Content-Type custom rule

[Danúbio Marinho]

Hello,

I identified in a header of a phishing message a image name pattern. Below follow an example:

Content-Type: image/jpeg;
name="1560469802890.jpg"

Are 13 numbers of 0 the 9. Then, i created a custom rule to add a score for theses messages. Bellow has an example:

header JPEG_CT Content-Type =~ /name\=\"\d{13}\.jpg\"/i
score JPEG_CT 5
describe JPEG_CT Blocks phishing messages requesting for ransom

But its not working

This rule is correct?

 

[fluxX04]

Hi,

the rule looks good.

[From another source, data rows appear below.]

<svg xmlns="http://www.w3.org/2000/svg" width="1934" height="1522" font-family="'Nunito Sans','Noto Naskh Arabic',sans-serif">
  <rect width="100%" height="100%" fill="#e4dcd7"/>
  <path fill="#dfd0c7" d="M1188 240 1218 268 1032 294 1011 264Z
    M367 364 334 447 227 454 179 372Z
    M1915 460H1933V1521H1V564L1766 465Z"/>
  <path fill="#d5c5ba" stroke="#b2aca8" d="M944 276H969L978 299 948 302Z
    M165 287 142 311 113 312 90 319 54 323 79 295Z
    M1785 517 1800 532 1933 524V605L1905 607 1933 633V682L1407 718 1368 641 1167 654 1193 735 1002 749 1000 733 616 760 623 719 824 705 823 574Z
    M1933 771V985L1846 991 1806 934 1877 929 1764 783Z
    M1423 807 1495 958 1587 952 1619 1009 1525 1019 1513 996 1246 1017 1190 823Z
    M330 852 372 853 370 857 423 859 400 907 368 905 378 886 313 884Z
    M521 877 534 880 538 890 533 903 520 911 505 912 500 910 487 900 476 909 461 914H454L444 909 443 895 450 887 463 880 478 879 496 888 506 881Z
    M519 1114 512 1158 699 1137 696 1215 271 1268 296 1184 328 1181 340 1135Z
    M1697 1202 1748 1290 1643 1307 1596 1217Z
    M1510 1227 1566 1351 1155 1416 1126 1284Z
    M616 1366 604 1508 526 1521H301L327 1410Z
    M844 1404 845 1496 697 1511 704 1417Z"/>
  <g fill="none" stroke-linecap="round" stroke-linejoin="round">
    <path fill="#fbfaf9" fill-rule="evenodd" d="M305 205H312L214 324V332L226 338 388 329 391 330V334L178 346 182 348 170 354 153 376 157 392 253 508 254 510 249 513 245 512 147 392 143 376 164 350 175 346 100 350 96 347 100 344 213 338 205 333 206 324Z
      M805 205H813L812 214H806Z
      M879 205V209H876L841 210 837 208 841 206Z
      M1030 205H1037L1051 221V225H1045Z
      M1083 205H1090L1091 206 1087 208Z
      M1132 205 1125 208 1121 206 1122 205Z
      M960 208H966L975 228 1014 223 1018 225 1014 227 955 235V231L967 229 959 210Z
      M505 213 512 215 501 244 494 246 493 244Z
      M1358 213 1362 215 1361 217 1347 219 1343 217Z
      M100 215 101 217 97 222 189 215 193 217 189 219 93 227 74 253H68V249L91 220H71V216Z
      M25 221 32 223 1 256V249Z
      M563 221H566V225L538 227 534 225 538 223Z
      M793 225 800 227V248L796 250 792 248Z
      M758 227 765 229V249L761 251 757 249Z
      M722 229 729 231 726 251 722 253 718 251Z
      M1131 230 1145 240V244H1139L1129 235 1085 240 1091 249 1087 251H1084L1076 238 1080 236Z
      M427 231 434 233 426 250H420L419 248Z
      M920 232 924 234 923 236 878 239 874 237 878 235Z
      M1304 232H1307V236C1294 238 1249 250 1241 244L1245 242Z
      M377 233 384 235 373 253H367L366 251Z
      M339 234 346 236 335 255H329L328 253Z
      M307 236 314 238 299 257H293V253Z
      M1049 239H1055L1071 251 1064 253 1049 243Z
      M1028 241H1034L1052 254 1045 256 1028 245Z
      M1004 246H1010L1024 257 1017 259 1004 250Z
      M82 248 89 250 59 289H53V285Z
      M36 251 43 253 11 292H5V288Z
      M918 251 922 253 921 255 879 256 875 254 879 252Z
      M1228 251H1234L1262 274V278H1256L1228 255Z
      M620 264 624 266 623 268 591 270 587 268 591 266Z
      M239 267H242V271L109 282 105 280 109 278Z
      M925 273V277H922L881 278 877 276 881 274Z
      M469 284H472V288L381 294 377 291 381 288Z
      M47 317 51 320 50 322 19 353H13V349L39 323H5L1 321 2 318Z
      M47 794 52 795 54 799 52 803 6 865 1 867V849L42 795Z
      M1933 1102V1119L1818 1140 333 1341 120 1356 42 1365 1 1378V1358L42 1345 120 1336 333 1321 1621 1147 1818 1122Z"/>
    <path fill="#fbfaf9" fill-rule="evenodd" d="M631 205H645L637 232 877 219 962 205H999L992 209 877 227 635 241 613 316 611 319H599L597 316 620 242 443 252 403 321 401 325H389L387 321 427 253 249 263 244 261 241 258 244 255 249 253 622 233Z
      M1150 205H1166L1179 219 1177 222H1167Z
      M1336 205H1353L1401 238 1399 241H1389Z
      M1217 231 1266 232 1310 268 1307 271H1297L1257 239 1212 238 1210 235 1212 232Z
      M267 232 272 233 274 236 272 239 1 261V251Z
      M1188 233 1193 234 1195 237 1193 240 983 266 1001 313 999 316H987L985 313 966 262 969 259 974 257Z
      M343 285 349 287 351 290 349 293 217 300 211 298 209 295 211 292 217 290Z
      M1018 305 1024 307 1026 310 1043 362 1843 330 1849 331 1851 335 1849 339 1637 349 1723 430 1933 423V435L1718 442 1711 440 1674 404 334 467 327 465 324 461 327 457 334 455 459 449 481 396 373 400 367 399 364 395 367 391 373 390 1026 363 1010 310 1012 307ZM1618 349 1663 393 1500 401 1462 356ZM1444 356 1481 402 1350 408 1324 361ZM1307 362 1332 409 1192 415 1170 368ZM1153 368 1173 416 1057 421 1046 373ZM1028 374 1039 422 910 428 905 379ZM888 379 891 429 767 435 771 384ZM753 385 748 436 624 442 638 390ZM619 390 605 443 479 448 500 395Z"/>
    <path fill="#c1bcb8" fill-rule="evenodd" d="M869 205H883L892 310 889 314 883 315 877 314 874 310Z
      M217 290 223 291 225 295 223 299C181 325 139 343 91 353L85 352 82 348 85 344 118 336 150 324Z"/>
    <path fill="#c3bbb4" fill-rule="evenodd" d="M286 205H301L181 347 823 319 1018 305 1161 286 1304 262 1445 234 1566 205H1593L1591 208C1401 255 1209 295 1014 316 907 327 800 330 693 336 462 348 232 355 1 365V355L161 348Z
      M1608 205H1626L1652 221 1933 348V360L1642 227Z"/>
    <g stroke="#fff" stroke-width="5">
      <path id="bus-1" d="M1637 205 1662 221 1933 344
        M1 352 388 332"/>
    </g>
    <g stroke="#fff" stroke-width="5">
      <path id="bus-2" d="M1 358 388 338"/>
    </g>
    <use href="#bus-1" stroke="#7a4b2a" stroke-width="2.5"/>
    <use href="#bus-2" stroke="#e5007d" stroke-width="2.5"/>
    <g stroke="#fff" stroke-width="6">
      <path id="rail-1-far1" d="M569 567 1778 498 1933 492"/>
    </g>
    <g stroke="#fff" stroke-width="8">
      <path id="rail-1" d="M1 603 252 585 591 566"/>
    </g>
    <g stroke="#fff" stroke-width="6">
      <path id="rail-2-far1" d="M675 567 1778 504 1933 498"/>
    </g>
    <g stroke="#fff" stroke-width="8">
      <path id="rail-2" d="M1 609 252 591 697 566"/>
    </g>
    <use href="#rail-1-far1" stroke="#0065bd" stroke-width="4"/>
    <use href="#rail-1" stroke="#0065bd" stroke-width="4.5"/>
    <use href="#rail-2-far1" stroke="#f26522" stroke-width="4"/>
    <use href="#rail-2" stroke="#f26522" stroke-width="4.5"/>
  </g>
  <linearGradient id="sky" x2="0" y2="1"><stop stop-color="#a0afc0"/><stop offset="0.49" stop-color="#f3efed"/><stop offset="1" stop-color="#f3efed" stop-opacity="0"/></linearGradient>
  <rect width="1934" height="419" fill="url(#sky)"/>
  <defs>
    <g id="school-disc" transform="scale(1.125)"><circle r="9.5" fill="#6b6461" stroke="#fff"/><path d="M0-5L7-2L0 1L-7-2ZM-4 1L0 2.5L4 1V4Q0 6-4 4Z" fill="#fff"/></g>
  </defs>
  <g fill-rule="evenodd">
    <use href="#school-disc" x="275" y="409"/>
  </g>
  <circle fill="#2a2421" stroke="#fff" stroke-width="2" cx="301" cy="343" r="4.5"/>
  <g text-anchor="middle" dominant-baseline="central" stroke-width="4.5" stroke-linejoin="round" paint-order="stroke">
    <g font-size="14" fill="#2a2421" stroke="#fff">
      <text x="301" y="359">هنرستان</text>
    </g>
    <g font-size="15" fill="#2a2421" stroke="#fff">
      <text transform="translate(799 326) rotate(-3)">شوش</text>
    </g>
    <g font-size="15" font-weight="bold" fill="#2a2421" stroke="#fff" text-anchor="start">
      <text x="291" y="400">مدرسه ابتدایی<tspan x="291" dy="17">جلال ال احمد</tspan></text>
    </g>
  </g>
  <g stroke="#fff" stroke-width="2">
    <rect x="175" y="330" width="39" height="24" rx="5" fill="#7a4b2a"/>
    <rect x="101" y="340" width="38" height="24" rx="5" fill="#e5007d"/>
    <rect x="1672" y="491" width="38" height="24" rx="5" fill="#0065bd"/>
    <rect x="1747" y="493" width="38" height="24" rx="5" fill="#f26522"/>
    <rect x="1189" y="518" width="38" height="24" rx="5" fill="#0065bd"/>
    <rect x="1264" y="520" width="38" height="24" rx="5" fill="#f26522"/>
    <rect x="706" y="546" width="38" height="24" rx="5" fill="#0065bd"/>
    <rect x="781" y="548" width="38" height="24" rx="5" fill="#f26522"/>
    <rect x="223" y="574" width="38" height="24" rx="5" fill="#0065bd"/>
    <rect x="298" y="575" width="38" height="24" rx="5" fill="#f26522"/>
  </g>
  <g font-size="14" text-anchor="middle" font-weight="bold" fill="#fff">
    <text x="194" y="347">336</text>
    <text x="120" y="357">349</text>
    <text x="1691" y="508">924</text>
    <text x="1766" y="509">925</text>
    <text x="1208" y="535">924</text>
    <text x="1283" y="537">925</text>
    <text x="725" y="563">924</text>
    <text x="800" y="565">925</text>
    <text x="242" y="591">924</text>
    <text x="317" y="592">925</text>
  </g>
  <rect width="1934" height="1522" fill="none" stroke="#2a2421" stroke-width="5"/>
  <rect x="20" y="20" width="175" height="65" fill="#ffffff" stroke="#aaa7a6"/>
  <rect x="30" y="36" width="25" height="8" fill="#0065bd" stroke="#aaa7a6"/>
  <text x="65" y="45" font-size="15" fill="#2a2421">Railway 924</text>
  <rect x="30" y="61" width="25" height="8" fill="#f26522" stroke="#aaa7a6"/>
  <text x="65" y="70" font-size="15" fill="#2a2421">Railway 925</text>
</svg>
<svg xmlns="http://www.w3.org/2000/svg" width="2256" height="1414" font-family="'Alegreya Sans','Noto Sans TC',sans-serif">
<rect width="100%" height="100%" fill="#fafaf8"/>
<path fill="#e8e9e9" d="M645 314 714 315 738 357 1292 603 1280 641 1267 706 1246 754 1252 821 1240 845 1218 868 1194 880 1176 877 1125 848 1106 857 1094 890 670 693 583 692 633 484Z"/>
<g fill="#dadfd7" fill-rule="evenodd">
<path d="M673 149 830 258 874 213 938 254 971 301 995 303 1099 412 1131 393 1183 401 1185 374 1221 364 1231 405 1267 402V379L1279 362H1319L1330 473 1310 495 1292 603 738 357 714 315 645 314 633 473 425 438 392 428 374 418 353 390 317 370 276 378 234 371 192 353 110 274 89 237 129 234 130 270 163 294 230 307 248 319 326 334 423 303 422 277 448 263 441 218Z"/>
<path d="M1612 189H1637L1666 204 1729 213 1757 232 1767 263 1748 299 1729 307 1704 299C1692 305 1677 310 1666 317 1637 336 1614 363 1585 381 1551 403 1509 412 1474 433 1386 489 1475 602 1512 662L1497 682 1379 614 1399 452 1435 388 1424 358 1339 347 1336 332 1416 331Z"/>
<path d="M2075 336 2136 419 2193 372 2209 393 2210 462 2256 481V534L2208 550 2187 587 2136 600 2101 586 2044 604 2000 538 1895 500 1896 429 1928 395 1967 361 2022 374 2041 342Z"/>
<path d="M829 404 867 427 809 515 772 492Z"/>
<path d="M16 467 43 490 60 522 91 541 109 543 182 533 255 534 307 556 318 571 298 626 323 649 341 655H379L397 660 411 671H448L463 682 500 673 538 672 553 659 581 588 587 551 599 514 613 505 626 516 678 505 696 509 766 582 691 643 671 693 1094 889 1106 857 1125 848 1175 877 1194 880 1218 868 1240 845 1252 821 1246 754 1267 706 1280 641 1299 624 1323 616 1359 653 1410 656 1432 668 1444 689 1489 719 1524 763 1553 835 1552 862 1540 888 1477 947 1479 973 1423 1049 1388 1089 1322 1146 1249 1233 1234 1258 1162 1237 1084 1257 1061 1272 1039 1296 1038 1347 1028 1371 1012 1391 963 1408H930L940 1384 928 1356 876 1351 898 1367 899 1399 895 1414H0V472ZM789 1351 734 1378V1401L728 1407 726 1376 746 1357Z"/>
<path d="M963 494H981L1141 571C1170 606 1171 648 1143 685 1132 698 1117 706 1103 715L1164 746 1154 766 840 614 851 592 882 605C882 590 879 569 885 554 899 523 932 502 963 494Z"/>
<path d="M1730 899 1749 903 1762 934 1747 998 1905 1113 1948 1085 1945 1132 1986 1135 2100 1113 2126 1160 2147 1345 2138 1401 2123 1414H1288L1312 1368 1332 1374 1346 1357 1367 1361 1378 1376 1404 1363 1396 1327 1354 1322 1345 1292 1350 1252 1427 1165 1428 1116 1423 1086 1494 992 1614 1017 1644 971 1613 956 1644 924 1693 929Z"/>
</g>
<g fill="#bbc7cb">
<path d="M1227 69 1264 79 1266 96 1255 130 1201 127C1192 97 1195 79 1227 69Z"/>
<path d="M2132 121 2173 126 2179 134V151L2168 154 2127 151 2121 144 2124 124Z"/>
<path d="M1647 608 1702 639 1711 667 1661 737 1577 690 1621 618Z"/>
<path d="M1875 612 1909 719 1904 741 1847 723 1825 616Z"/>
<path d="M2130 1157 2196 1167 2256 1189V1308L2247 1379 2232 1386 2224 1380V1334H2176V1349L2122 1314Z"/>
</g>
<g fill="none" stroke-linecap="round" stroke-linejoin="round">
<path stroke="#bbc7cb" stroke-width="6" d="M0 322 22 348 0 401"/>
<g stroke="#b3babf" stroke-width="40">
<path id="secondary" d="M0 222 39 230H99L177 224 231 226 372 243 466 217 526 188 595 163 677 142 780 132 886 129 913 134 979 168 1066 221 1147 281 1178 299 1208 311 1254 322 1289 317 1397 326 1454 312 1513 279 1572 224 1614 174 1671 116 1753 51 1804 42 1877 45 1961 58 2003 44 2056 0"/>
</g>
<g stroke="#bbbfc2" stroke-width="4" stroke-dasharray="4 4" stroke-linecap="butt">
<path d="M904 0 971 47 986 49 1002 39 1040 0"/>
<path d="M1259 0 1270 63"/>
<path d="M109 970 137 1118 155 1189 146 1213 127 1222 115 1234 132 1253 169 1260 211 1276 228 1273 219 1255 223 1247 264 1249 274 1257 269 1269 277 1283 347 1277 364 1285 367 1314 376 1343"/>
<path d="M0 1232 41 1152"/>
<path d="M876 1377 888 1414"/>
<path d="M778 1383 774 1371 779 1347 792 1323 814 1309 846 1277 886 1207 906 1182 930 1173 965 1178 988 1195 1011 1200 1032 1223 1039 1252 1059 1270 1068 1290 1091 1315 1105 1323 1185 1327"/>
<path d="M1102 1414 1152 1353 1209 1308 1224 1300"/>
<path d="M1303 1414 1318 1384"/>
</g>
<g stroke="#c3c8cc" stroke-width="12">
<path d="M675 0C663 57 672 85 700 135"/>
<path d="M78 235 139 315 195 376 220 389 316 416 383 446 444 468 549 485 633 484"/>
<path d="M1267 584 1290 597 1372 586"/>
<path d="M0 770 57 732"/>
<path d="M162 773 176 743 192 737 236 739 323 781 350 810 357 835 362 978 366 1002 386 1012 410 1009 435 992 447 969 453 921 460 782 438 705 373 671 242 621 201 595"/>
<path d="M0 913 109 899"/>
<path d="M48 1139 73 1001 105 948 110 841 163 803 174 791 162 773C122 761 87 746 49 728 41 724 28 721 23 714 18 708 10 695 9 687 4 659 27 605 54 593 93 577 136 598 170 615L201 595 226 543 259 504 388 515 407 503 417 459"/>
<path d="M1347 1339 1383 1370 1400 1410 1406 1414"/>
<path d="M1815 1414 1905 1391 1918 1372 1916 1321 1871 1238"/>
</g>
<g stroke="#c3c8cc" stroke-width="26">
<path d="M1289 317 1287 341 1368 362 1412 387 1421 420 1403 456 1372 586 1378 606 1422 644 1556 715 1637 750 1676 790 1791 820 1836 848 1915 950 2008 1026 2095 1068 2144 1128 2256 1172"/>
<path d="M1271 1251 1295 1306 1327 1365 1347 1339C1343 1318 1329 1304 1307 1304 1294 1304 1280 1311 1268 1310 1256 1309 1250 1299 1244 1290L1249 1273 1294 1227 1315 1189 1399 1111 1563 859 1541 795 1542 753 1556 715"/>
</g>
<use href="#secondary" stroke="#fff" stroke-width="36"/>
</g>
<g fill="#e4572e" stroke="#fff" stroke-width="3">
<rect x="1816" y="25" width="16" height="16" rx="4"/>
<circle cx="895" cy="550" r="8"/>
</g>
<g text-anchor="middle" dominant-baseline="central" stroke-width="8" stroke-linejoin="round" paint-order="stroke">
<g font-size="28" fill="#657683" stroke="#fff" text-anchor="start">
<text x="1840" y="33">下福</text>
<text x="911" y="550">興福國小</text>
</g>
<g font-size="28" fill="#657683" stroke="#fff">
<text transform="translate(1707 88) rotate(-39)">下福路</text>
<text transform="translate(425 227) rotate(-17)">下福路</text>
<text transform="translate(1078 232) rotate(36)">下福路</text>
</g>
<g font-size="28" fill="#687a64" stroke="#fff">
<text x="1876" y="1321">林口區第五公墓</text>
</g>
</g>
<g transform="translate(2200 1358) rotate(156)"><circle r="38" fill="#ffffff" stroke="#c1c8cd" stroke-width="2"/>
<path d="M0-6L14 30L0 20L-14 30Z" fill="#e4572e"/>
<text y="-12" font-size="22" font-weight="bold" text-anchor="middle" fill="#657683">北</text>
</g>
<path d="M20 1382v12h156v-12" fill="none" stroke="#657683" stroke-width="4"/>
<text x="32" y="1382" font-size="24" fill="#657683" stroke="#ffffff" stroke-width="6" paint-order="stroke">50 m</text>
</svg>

Did you restarted the pmg-smtp-filter?:

systemctl restart pmg-smtp-filter.service

Greetz

 

[Danúbio Marinho]

Hi,

the rule looks good. Did you restarted the pmg-smtp-filter?:

systemctl restart pmg-smtp-filter.service

Greetz

Hi,

Thank you for your reply.

And yes, i restarted the service. I'll monitoring the scores.

 

[Danúbio Marinho]

The rule is not working. The score doesn't appear in spam info.

I tried to implement using mime header. The new rule is below:

mimeheader JPEG_CT Content-Type =~ /name\=\"\d{13}\.jpg\"/i
describe JPEG_CT Blocks phishing messages requesting for ransom
score JPEG_CT 5.0

But also not working. I'm not sure how it works. The body of suspicious message is an image.

It is necessary enable some plugin for this rule to work?